It is interesting to read a poem from the first century BC whose purpose was to “make Rome great again.”
At that time Augustus, having recently won a decisive battle that ended the civil war, was determined to create a great work of propaganda, a national epic that would commemorate his victory and glorify Rome. But what happens when you pick a real poet for the job rather than a propagandist, historian or documentarian? From among a field of great poets, Virgil was the man chosen for the job, and he created a nightmarish world of monsters, signs and prophecies, histrionic suicides, surreal tableaux, and gruesome battles, all amid an almost unremitting climate of dread, grief and loss. How does one square the professed purpose of the poem with the actual strange result?
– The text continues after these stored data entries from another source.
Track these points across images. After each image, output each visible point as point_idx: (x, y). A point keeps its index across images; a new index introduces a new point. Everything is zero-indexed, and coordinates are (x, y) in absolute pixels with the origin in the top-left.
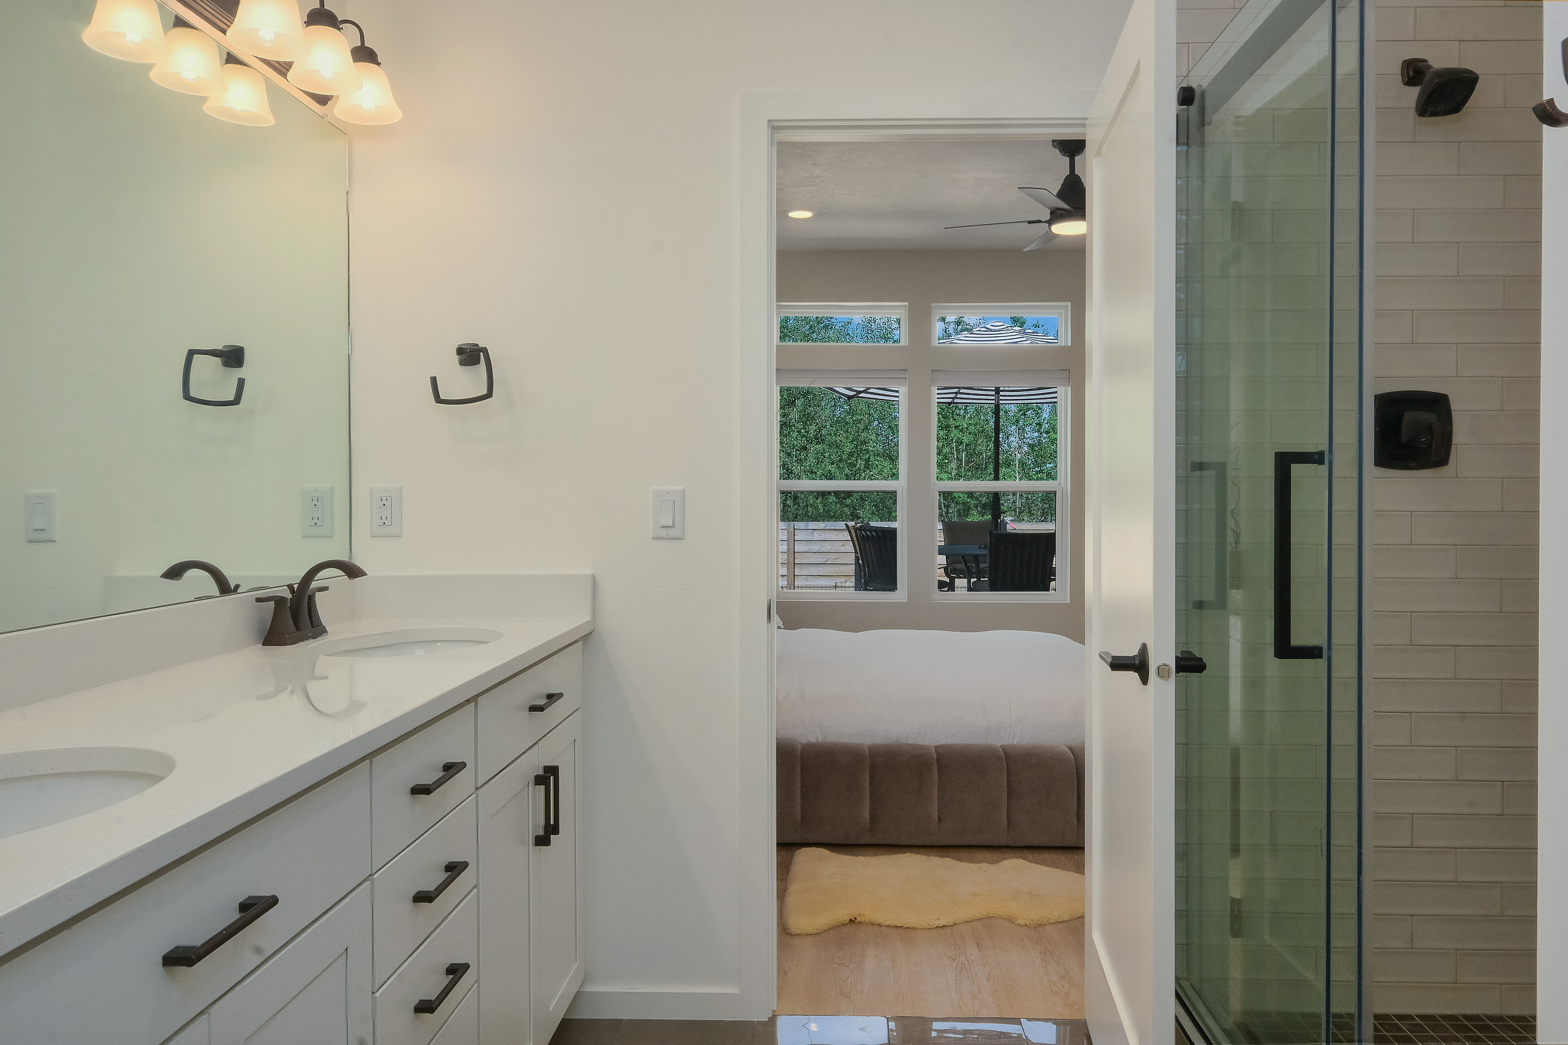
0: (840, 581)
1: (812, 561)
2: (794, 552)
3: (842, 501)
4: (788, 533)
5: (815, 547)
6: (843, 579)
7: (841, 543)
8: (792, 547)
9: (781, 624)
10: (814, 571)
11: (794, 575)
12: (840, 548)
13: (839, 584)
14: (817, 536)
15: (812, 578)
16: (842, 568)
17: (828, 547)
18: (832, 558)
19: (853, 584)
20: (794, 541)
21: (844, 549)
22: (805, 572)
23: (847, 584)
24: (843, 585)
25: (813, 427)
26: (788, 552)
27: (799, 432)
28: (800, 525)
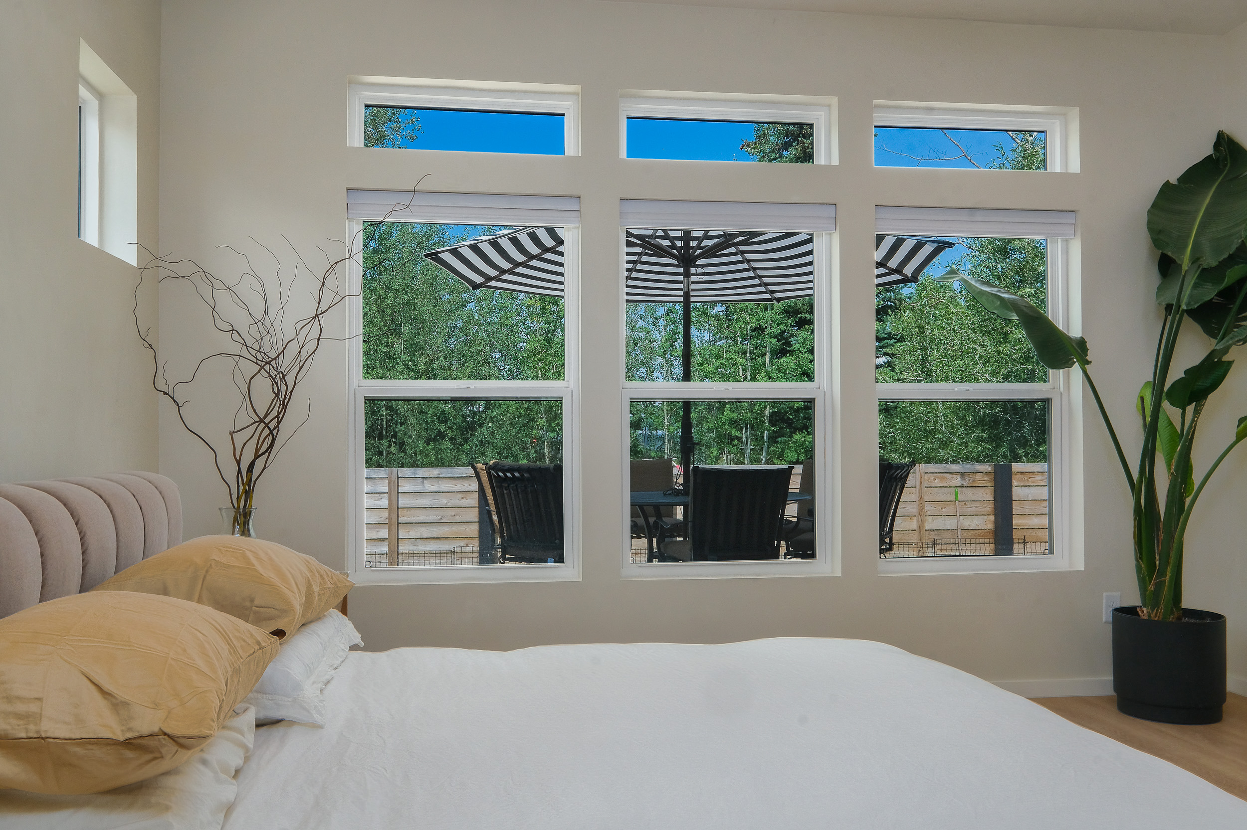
0: (459, 545)
1: (422, 518)
2: (398, 508)
3: (458, 448)
4: (389, 483)
5: (425, 501)
6: (462, 543)
7: (460, 495)
8: (395, 502)
9: (357, 638)
10: (425, 532)
11: (398, 539)
12: (458, 502)
13: (458, 549)
14: (429, 486)
15: (422, 541)
16: (462, 528)
17: (443, 501)
18: (448, 515)
19: (476, 549)
20: (398, 493)
21: (464, 503)
22: (413, 534)
23: (470, 549)
24: (464, 550)
25: (424, 359)
26: (389, 509)
27: (406, 366)
28: (407, 472)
How was Virgil able to thread the needle to produce a work that was both real poetry and a real fulfillment of his mission?
Virgil had to make a series of very deliberate and surprising creative decisions in the making of The Aeneid. We will discuss Virgil’s amazing artistry and resourcefulness; his eagerness to “out-Homer Homer”; and the extent to which his epic might be considered, like Keats’s “Ode to a Nightingale,” a glorious failure while being one of the greatest poems of all time. We will also talk a little about Virgil’s earlier work, especially the beautiful and puzzling Eclogues which, like The Aeneid, evoke strange other worlds, both of the past and of the future.